Book Reviews

Portrait of Mao as a greedy, cowardly, deceitful, manipulative egoist

Posted By April 8, 2007 No Comments

In the study of the monsters of the 20th Century, Mao Zedong largely escaped the detailed scholarship that examined Hitler and Stalin. This is a pity because in many ways he was much worse than either. Hitler, at least, was known to have been physically courageous as a young soldier in the First World War. Mao never risked his hide in any way. Stalin cared (somewhat) for his wives and children; Mao seem untroubled by what befell several of his wives and children.

At least Hitler and Stalin were well groomed – Mao never brushed his teeth and wasn’t known to have taken a bath or shower in his 27 years as the master of China. Hitler’s sex-life is a matter of considerable curiosity, but there doesn’t seem to have been much of it; Stalin’s sexual drives were normal enough and never mastered him. Mao was insatiable in his appetite for young women (what they thought of his hygiene is not recorded).

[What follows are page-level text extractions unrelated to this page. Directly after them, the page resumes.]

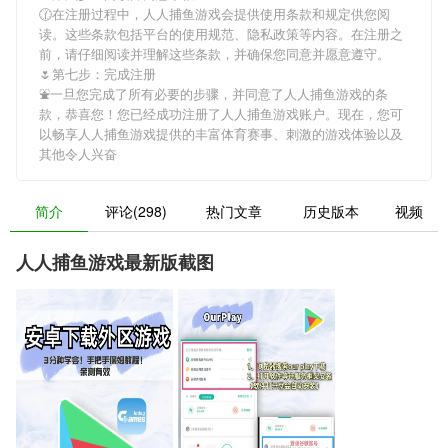
🕜在注册过程中，
人人捕鱼游戏
会提供使用条款和规定供您阅
读。这些条款包括平台的使用规范、隐私政策等内容。在注册之
前，请仔细阅读并理解这些条款，并确保您同意并愿意遵守。
🌷第七步：完成注册
⛲一旦您完成了所有必要的步骤，并同意了
人人捕鱼游戏
的条
款，恭喜您！您已经成功注册了人人捕鱼游戏账户。现在，您可
以畅享
人人捕鱼游戏
提供的丰富体育赛事、刺激的游戏体验以及
其他令人兴奋
简介
评论(298)
热门文章
历史版本
视频
人人捕鱼游戏最新版截图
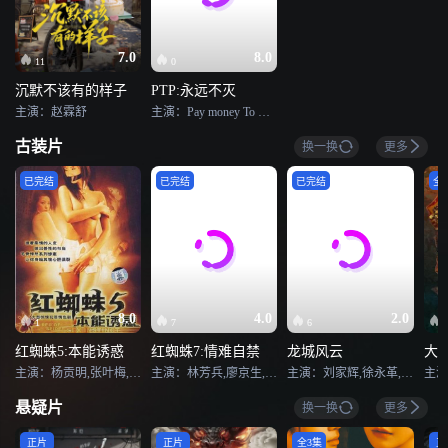
7.0
8.0
11
0
沉默不该有的样子
PTP:永远不灭
主演：赵霖舒
主演：Pay money To my Pain
古装片
换一换
更多
已完结
已完结
已完结
全2
8.0
4.0
2.0
1
7
6
红蜘蛛5:本能诱惑
红蜘蛛7:情难自禁
龙城风云
大
主演：杨贡明,张叶梅,安琪,吴先明,王天妮,李亚天
主演：林芳兵,廖京生,孙松
主演：刘家辉,徐永革,马可悦,洪波,郑玉龙,刘璐璐,罗文丽,陈祥江,邢文杰
悬疑片
换一换
更多
正片
正片
全3集
正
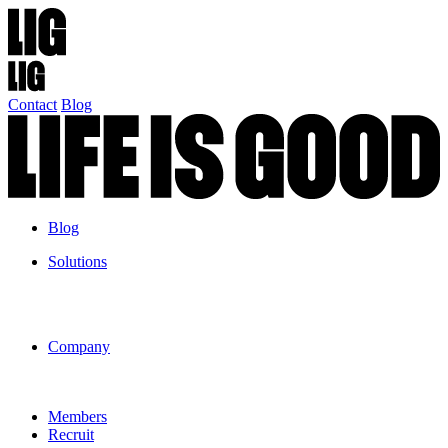
Contact
Blog
Blog
Solutions
Company
Members
Recruit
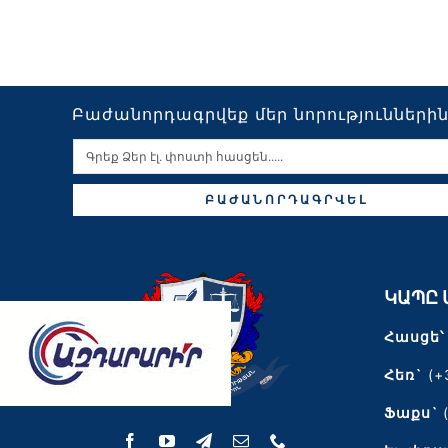
Բաժանորդագրվեք մեր նորությունների
ԲԱԺԱՆՈՐԴԱԳՐՎԵԼ
ԿԱՊԸ 
Հասցե՝
Հեռ`
(+
Ֆաքս`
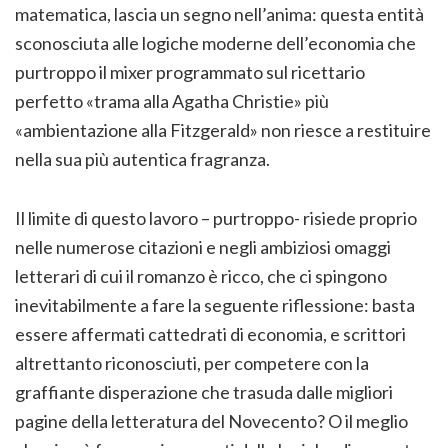
matematica, lascia un segno nell’anima: questa entità
sconosciuta alle logiche moderne dell’economia che
purtroppo il mixer programmato sul ricettario
perfetto «trama alla Agatha Christie» più
«ambientazione alla Fitzgerald» non riesce a restituire
nella sua più autentica fragranza.
Il limite di questo lavoro – purtroppo- risiede proprio
nelle numerose citazioni e negli ambiziosi omaggi
letterari di cui il romanzo è ricco, che ci spingono
inevitabilmente a fare la seguente riflessione: basta
essere affermati cattedrati di economia, e scrittori
altrettanto riconosciuti, per competere con la
graffiante disperazione che trasuda dalle migliori
pagine della letteratura del Novecento? O il meglio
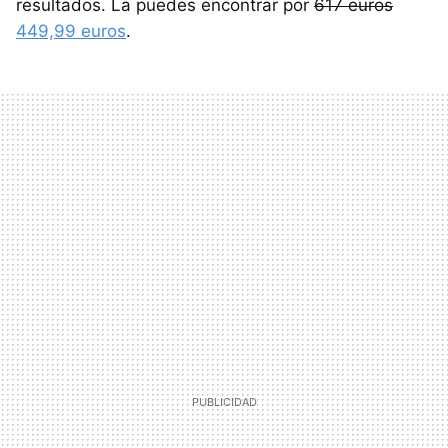
resultados. La puedes encontrar por
617 euros
449,99 euros
.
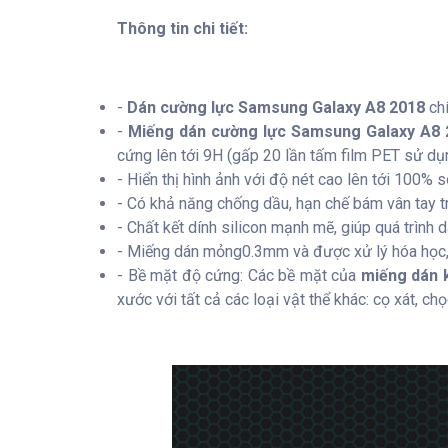
Thông tin chi tiết:
-
Dán cường lực Samsung Galaxy A8 2018
chí
-
Miếng dán cường lực Samsung Galaxy A8 2
cứng lên tới 9H (gấp 20 lần tấm film PET sử dụ
- Hiển thị hình ảnh với độ nét cao lên tới 100% s
- Có khả năng chống dầu, hạn chế bám vân tay t
- Chất kết dính silicon mạnh mẽ, giúp quá trìn
- Miếng dán mỏng0.3mm và được xử lý hóa học, 
- Bề mặt độ cứng: Các bề mặt của
miếng dán 
xước với tất cả các loại vật thể khác: cọ xát, ch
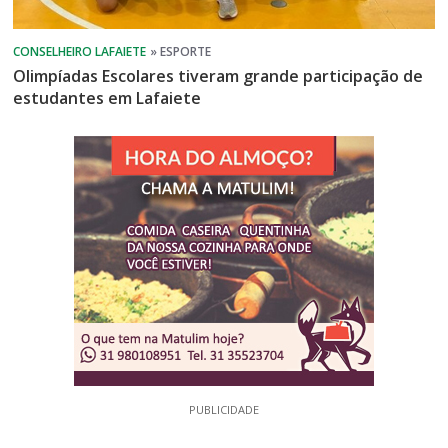
Olimpíadas Escolares tiveram grande participação de
estudantes em Lafaiete
PUBLICIDADE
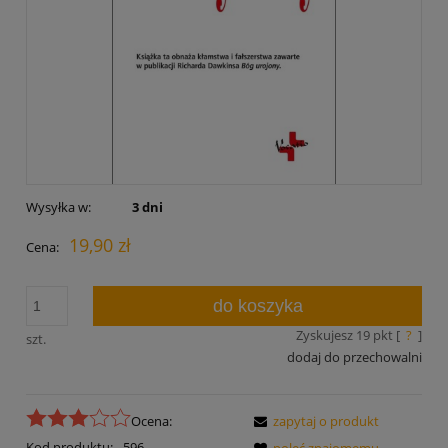
Wysyłka w:
3 dni
19,90 zł
Cena:
do koszyka
Zyskujesz
19
pkt [
?
]
szt.
dodaj do przechowalni
Ocena:
zapytaj o produkt
Kod produktu:
596
poleć znajomemu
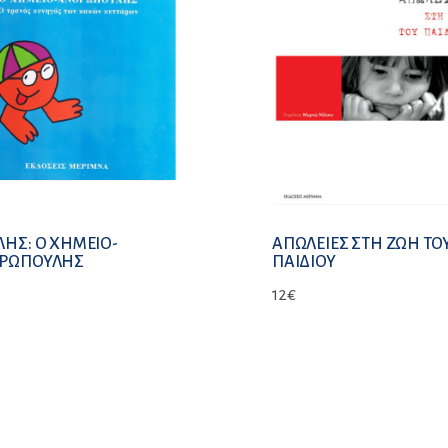
ΗΣ: Ο ΧΗΜΕΙΟ-
ΑΠΩΛΕΙΕΣ ΣΤΗ ΖΩΗ ΤΟ
ΡΩΠΟΥΛΗΣ
ΠΑΙΔΙΟΥ
12
€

In a dictator, the man begets the monster; and Hitler and Stalin’s murderous legacies are well known but still seemed to have some slight limits. Mao knew none whatsoever. Jung Chang and Jon Halliday’s superb biography Mao: The Unknown Story (Random House, New York 2005) details a man who seems more callous, more cruel, more manipulative, and far greedier than either of his two contemporaries. The book also lifts the lid off many aspects of his career: How Mao went through the Long March carried on a litter; how double agents engineered the collapse of the Nationalist Armies in 1947-48; or how his petty machinations against party rivals destroyed tens of thousands of his own troops needlessly.

This book should be essential reading for any student of 20th Century history.